### YOUR INSTRUCTIONS
Show every line of the data below that includes the word "jako".

### THE RECORDS
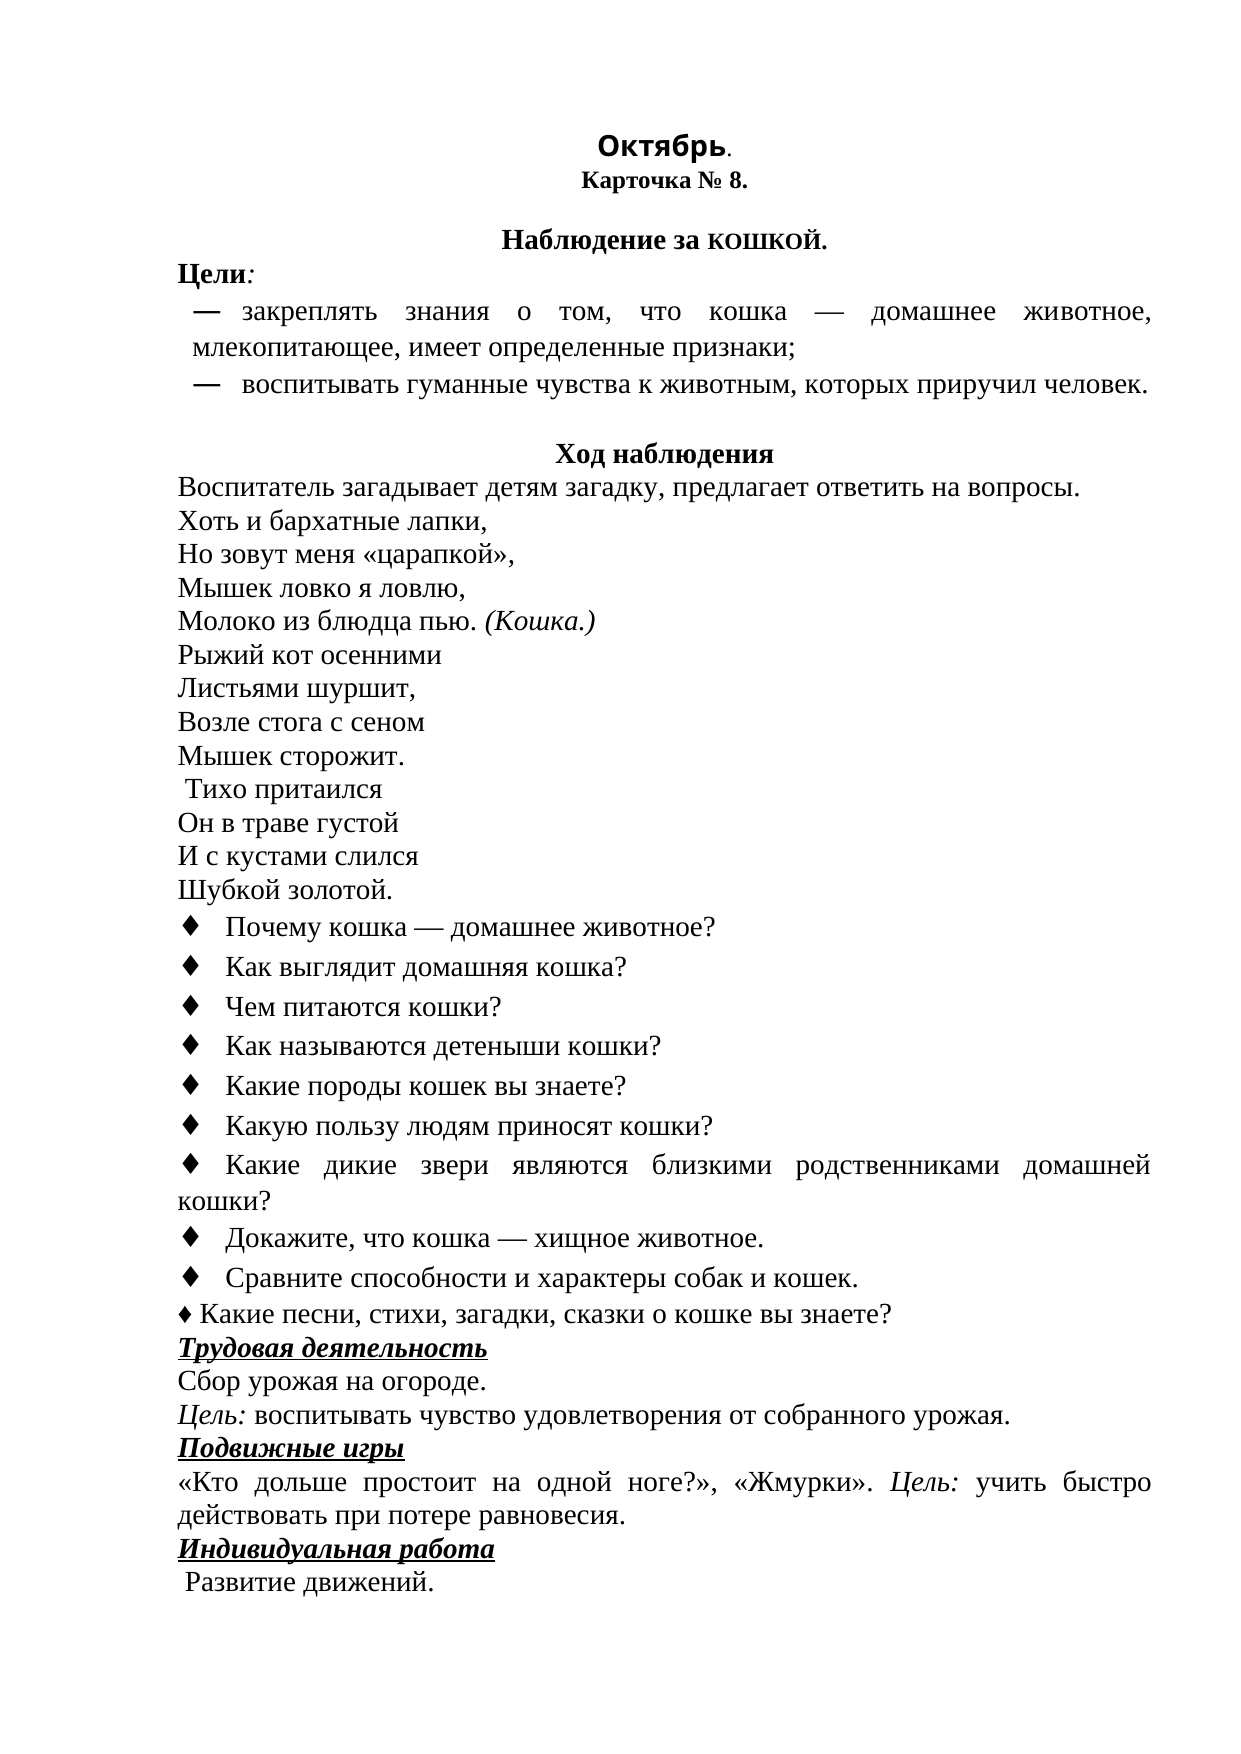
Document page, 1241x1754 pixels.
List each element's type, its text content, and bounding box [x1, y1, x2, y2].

text Шубкой золотой. [177, 872, 1152, 905]
text Но зовут меня «царапкой», [177, 536, 1152, 570]
list Какую пользу людям приносят кошки? [177, 1104, 1152, 1143]
text Тихо притаился [177, 771, 1152, 805]
text Мышек сторожит. [177, 738, 1152, 771]
list Как выглядит домашняя кошка? [177, 945, 1152, 985]
list Как называются детеныши кошки? [177, 1024, 1152, 1064]
text Трудовая деятельность [177, 1330, 1152, 1363]
list Докажите, что кошка — хищное животное. [177, 1217, 1152, 1256]
text И с кустами слился [177, 838, 1152, 872]
text Листьями шуршит, [177, 671, 1152, 704]
text Октябрь. [177, 125, 1152, 165]
text «Кто дольше простоит на одной ноге?», «Жмурки». Цель: учить быстро действовать при потере равновесия. [177, 1464, 1152, 1531]
list Чем питаются кошки? [177, 985, 1152, 1024]
text Цели: [177, 256, 1152, 289]
list Какие дикие звери являются близкими родственниками домашней кошки? [177, 1143, 1152, 1217]
text Он в траве густой [177, 805, 1152, 838]
text Индивидуальная работа [177, 1531, 1152, 1564]
text Наблюдение за кошкой. [177, 222, 1152, 256]
list Какие породы кошек вы знаете? [177, 1064, 1152, 1104]
list Почему кошка — домашнее животное? [177, 905, 1152, 945]
text Воспитатель загадывает детям загадку, предлагает ответить на вопросы. [177, 469, 1152, 503]
text Развитие движений. [177, 1564, 1152, 1598]
list Сравните способности и характеры собак и кошек. [177, 1256, 1152, 1296]
text Мышек ловко я ловлю, [177, 570, 1152, 603]
text Молоко из блюдца пью. (Кошка.) [177, 603, 1152, 637]
text Карточка № 8. [177, 165, 1152, 193]
text Подвижные игры [177, 1430, 1152, 1464]
text ♦ Какие песни, стихи, загадки, сказки о кошке вы знаете? [177, 1296, 1152, 1330]
text Цель: воспитывать чувство удовлетворения от собранного урожая. [177, 1397, 1152, 1430]
text Ход наблюдения [177, 436, 1152, 469]
list воспитывать гуманные чувства к животным, которых приручил человек. [192, 363, 1152, 402]
text Возле стога с сеном [177, 704, 1152, 738]
text Сбор урожая на огороде. [177, 1363, 1152, 1397]
text Хоть и бархатные лапки, [177, 503, 1152, 536]
list закреплять знания о том, что кошка — домашнее животное, млекопитающее, имеет определенные признаки; [192, 289, 1152, 363]
text Рыжий кот осенними [177, 637, 1152, 671]
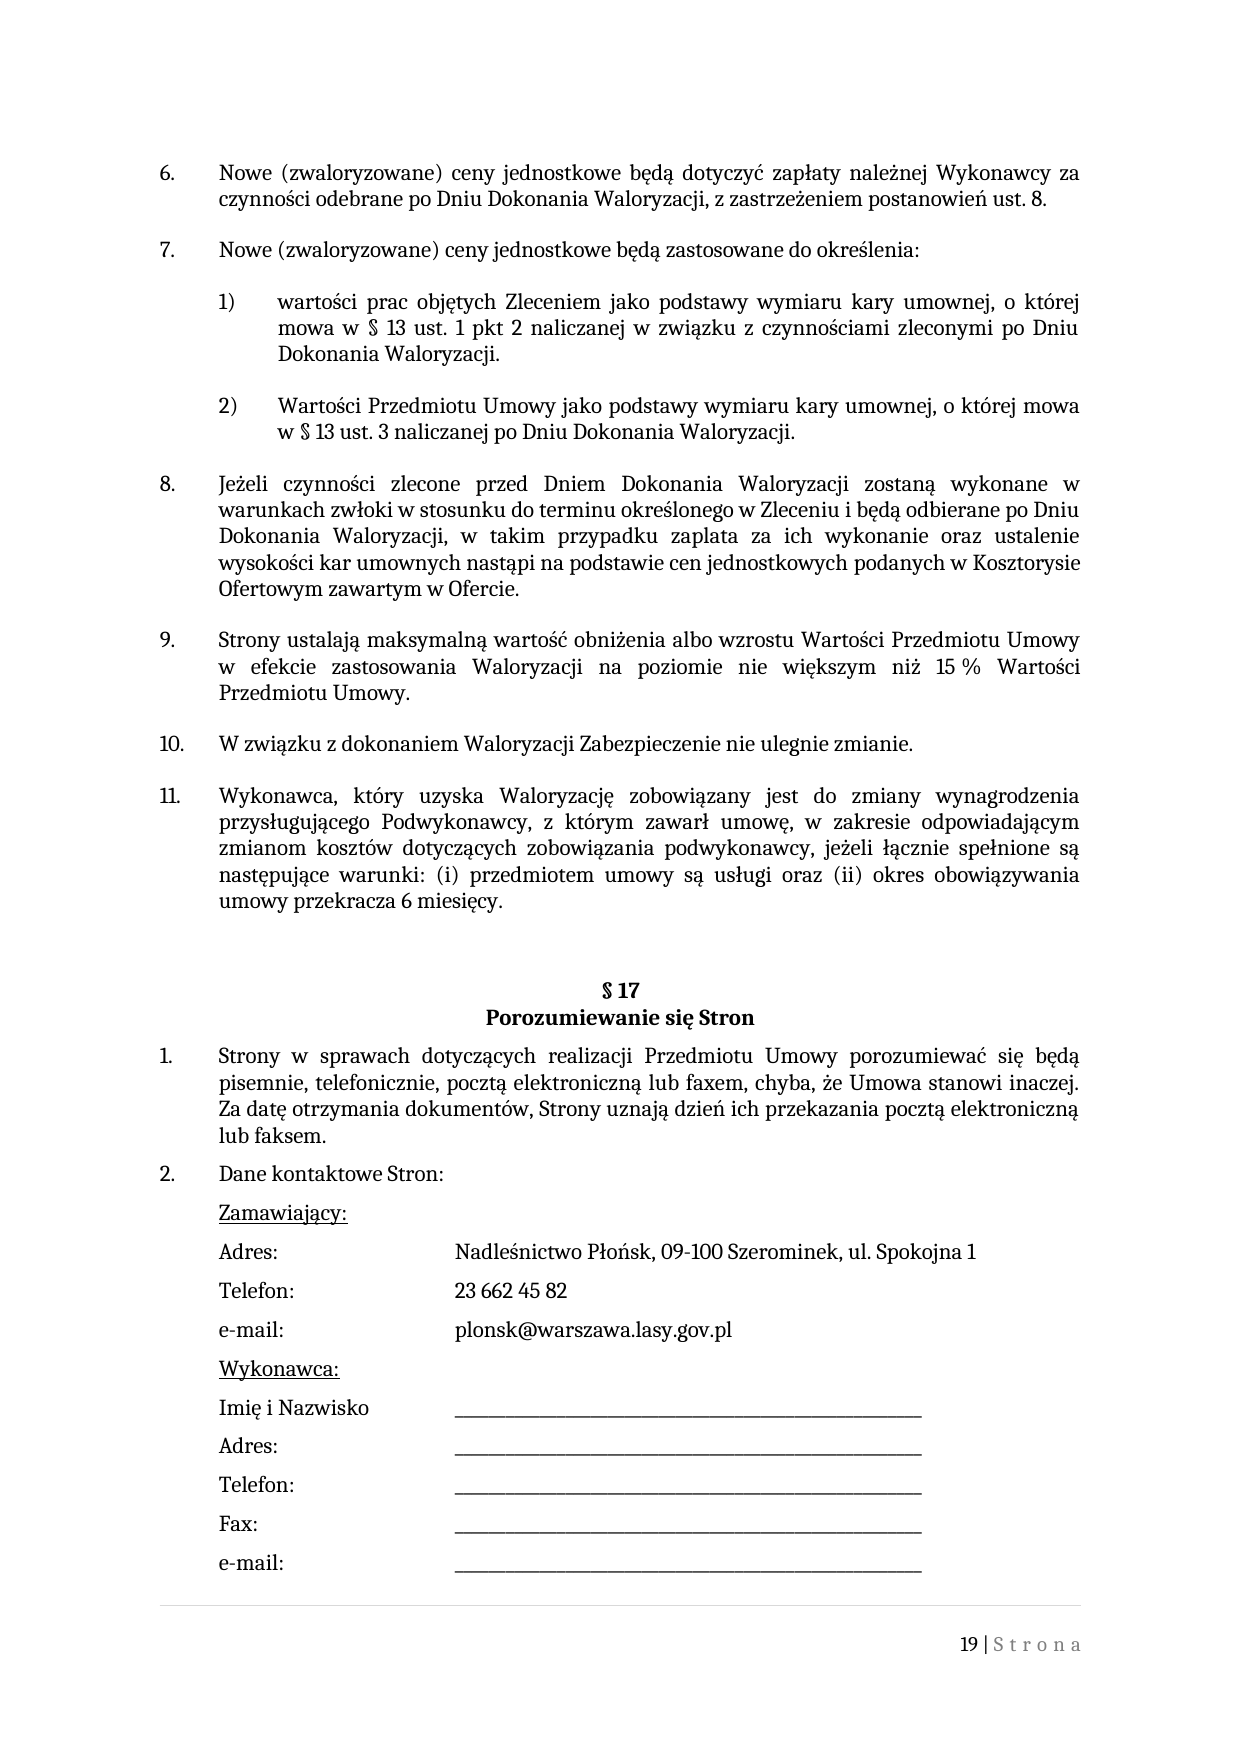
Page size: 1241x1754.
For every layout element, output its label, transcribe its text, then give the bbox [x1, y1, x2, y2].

text 10. W związku z dokonaniem Waloryzacji Zabezpieczenie nie ulegnie zmianie. [159, 731, 1081, 757]
text e-mail: plonsk@warszawa.lasy.gov.pl [218, 1317, 1081, 1343]
text Telefon: _______________________________________________________ [218, 1472, 1081, 1498]
text Imię i Nazwisko _______________________________________________________ [218, 1394, 1081, 1421]
text 6. Nowe (zwaloryzowane) ceny jednostkowe będą dotyczyć zapłaty należnej Wykonawcy za czynności odebrane po Dniu Dokonania Waloryzacji, z zastrzeżeniem postanowień ust. 8. [159, 159, 1081, 212]
text Fax: _______________________________________________________ [218, 1511, 1081, 1537]
text 7. Nowe (zwaloryzowane) ceny jednostkowe będą zastosowane do określenia: [159, 237, 1081, 263]
text Adres: Nadleśnictwo Płońsk, 09-100 Szerominek, ul. Spokojna 1 [218, 1239, 1081, 1265]
text Telefon: 23 662 45 82 [218, 1278, 1081, 1304]
text 2) Wartości Przedmiotu Umowy jako podstawy wymiaru kary umownej, o której mowa w § 13 ust. 3 naliczanej po Dniu Dokonania Waloryzacji. [218, 393, 1081, 445]
text 8. Jeżeli czynności zlecone przed Dniem Dokonania Waloryzacji zostaną wykonane w warunkach zwłoki w stosunku do terminu określonego w Zleceniu i będą odbierane po Dniu Dokonania Waloryzacji, w takim przypadku zaplata za ich wykonanie oraz ustalenie wysokości kar umownych nastąpi na podstawie cen jednostkowych podanych w Kosztorysie Ofertowym zawartym w Ofercie. [159, 470, 1081, 602]
text 9. Strony ustalają maksymalną wartość obniżenia albo wzrostu Wartości Przedmiotu Umowy w efekcie zastosowania Waloryzacji na poziomie nie większym niż 15 % Wartości Przedmiotu Umowy. [159, 627, 1081, 706]
list Strony w sprawach dotyczących realizacji Przedmiotu Umowy porozumiewać się będą pisemnie, telefonicznie, pocztą elektroniczną lub faxem, chyba, że Umowa stanowi inaczej. Za datę otrzymania dokumentów, Strony uznają dzień ich przekazania pocztą elektroniczną lub faksem. [159, 1043, 1081, 1149]
text § 17 Porozumiewanie się Stron [159, 978, 1081, 1031]
text Zamawiający: [218, 1200, 1081, 1226]
text 11. Wykonawca, który uzyska Waloryzację zobowiązany jest do zmiany wynagrodzenia przysługującego Podwykonawcy, z którym zawarł umowę, w zakresie odpowiadającym zmianom kosztów dotyczących zobowiązania podwykonawcy, jeżeli łącznie spełnione są następujące warunki: (i) przedmiotem umowy są usługi oraz (ii) okres obowiązywania umowy przekracza 6 miesięcy. [159, 782, 1081, 914]
text 1) wartości prac objętych Zleceniem jako podstawy wymiaru kary umownej, o której mowa w § 13 ust. 1 pkt 2 naliczanej w związku z czynnościami zleconymi po Dniu Dokonania Waloryzacji. [218, 288, 1081, 368]
text Wykonawca: [218, 1356, 1081, 1382]
list Dane kontaktowe Stron: [159, 1161, 1081, 1188]
text e-mail: _______________________________________________________ [218, 1550, 1081, 1576]
text Adres: _______________________________________________________ [218, 1433, 1081, 1459]
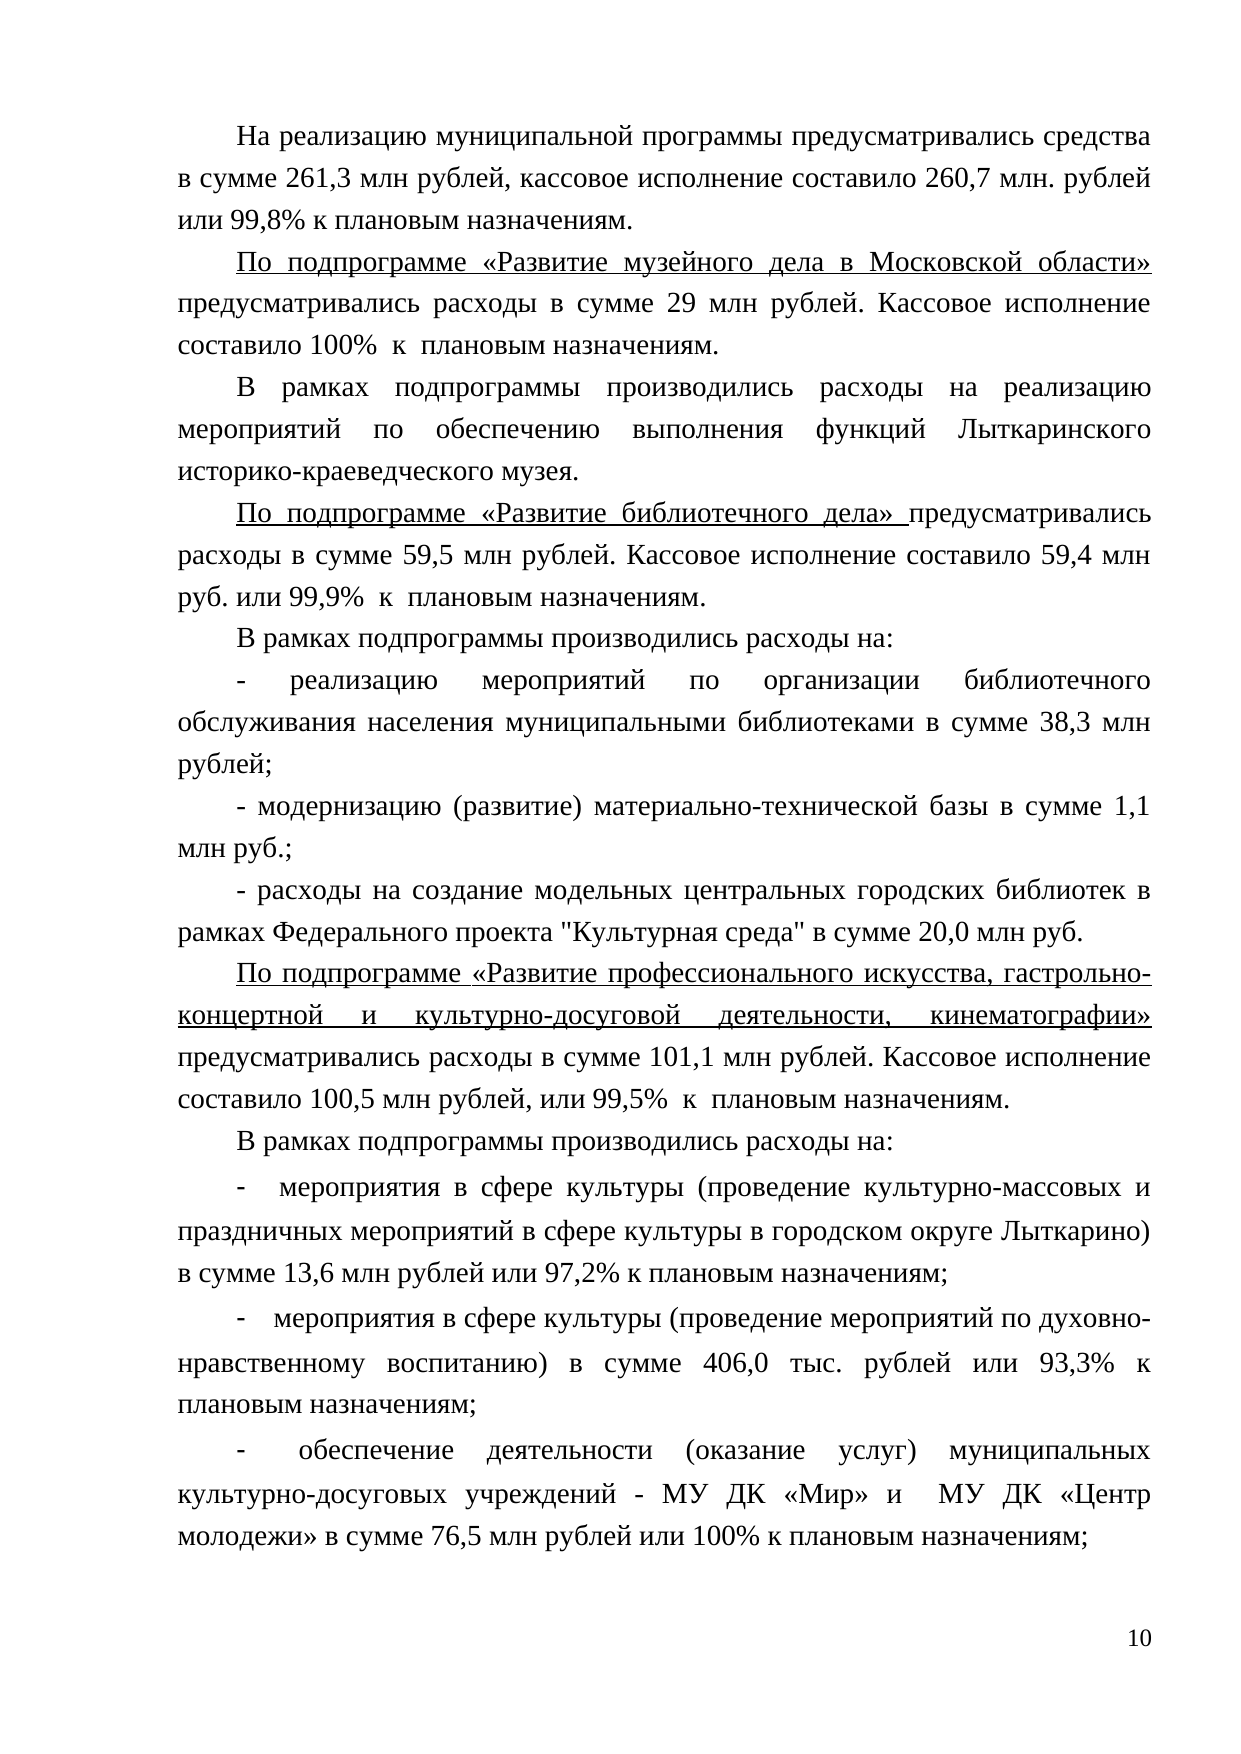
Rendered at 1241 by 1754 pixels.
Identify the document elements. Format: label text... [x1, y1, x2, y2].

### RESULT OF THE EXERCISE
text 2) Wartości Przedmiotu Umowy jako podstawy wymiaru kary umownej, o której mowa w § 13 ust. 3 naliczanej po Dniu Dokonania Waloryzacji. [218, 393, 1081, 445]
text 1) wartości prac objętych Zleceniem jako podstawy wymiaru kary umownej, o której mowa w § 13 ust. 1 pkt 2 naliczanej w związku z czynnościami zleconymi po Dniu Dokonania Waloryzacji. [218, 288, 1081, 368]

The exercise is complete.